À l’inverse, de nouveaux risques ont vu le jour, venant renforcer les contraintes qui pèsent sur les choix des entreprises en matière de fiscalité. J’ai pu constater, notamment, que l’état de forte dégradation des finances publiques au lendemain de la crise économique avait conduit à ce qu’une attention croissante soit portée à la situation fiscale des entreprises, de la part des États mais aussi des salariés, des organisations non gouvernementales et des médias. D’aucuns ont même pu parler, à cet égard, d’un « printemps fiscal » ! Alors que les entreprises affirment avoir observé une intensification des politiques de contrôle et de sanction mises en œuvre par les administrations fiscales, force est de constater que l’intérêt émergent de la société civile et des médias pour les pratiques fiscales des firmes a abouti à l’apparition d’un véritable risque de réputation au détriment de ces dernières. Sur ce point, la mobilisation de médias et de groupes de protestation, comme UK Uncut, à la suite de la révélation par Reuters, en octobre 2012, de la stratégie de planification fiscale du groupe Starbucks, est particulièrement éclairante. De toute évidence, les réseaux sociaux constituent des acteurs essentiels de cette mutation. En somme, ce sont là autant de transformations que les avocats fiscalistes et les juristes d’entreprise seront appelés à accompagner, et autant de risques qu’ils devront apprendre à identifier et prévenir.

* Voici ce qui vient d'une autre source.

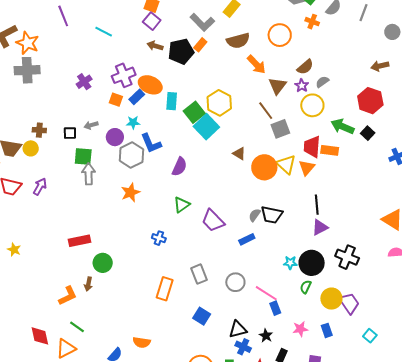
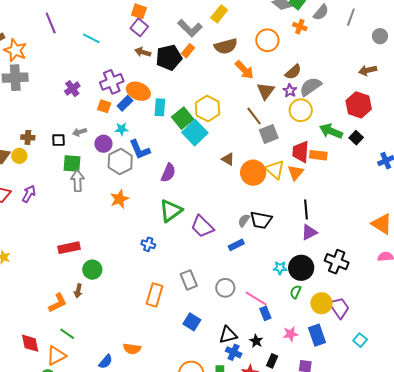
gray semicircle: (322, 82) -> (310, 87), size x1.6
green triangle: (182, 205) -> (171, 211), size x1.4
blue rectangle: (327, 330) -> (317, 335), size x1.5

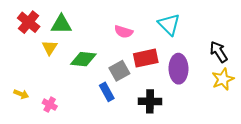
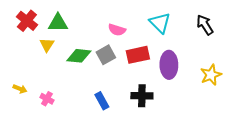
black arrow: (219, 52) -> (205, 25), moved
gray square: (119, 71) -> (106, 55), moved
blue rectangle: (107, 92) -> (102, 101), moved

Avez-vous rencontré des difficultés dans vos recherches ?

La principale difficulté à laquelle j’ai pu être confronté dans le cadre de mes travaux a résidé dans la faible accessibilité des données fiscales des entreprises, en particulier françaises. Pour des raisons compréhensibles, les firmes sont généralement peu enclines à dévoiler des informations relatives à leur situation fiscale qui sont, du côté de l’administration, couvertes par le secret fiscal. Toutefois, je regrette de n’avoir pu profiter de la faculté offerte par la loi du 22 juillet 2013, qui permet, dans certaines conditions, d’accéder à des données recueillies par l’administration fiscale. Cette évolution législative est intervenue trop tardivement pour être exploitée au cours de mon travail de recherche. Pour autant, il s’agit là d’une opportunité dont, je l’espère, les chercheurs sauront se saisir !

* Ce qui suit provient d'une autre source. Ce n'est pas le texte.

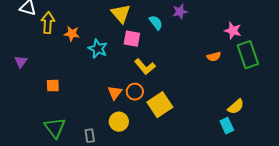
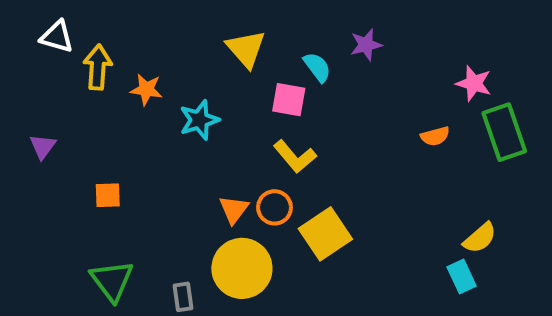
pink square: (132, 39) -> (289, 100), moved
cyan star: (98, 49) -> (199, 120), turned 30
yellow circle: (119, 122) -> (242, 268), size x1.5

La stratégie fiscale, indispensable à la stratégie juridique ?

Il existe manifestement peu de situations juridiques dont la dimension fiscale serait totalement absente. À titre d’exemple, si l’on m’autorise à m’éloigner quelques instants de mon champ de compétences, peut-on écarter la problématique fiscale dans des domaines comme celui du droit des régimes matrimoniaux, alors que sa vocation première est de régler les questions relatives aux biens et aux obligations susceptibles de naître entre les époux ? Un tel constat se vérifie d’autant plus, évidemment, lorsque sont concernées des activités de nature économique. Eu égard à l’existence des risques que je viens d’évoquer, il me semble difficile pour une entreprise de faire l’économie du développement d’une stratégie fiscale lorsqu’elle souhaite ouvrir des filiales dans un pays étranger, voire y exporter des biens et des services, ou encore fusionner avec une autre entité. À cet égard, il faut préciser que j’appréhende la stratégie fiscale comme un processus formalisé ; ainsi, je définis cette dernière, dans ma thèse, comme la détermination des objectifs à moyen et long termes en matière fiscale et le choix des actions et de l’allocation des ressources nécessaires pour les atteindre, compte tenu des pressions exercées par l’environnement, et ce afin de contribuer à la satisfaction des buts fondamentaux de l’entreprise.

Un dernier mot ?

Pluridisciplinarité ! À mon sens, une bonne compréhension des phénomènes juridiques et une appréhension efficace de ces derniers nécessitent de les analyser selon différents points de vue, en mobilisant les outils mis à notre disposition par diverses disciplines, comme l’économie et les sciences du management, ou encore l’histoire et la sociologie.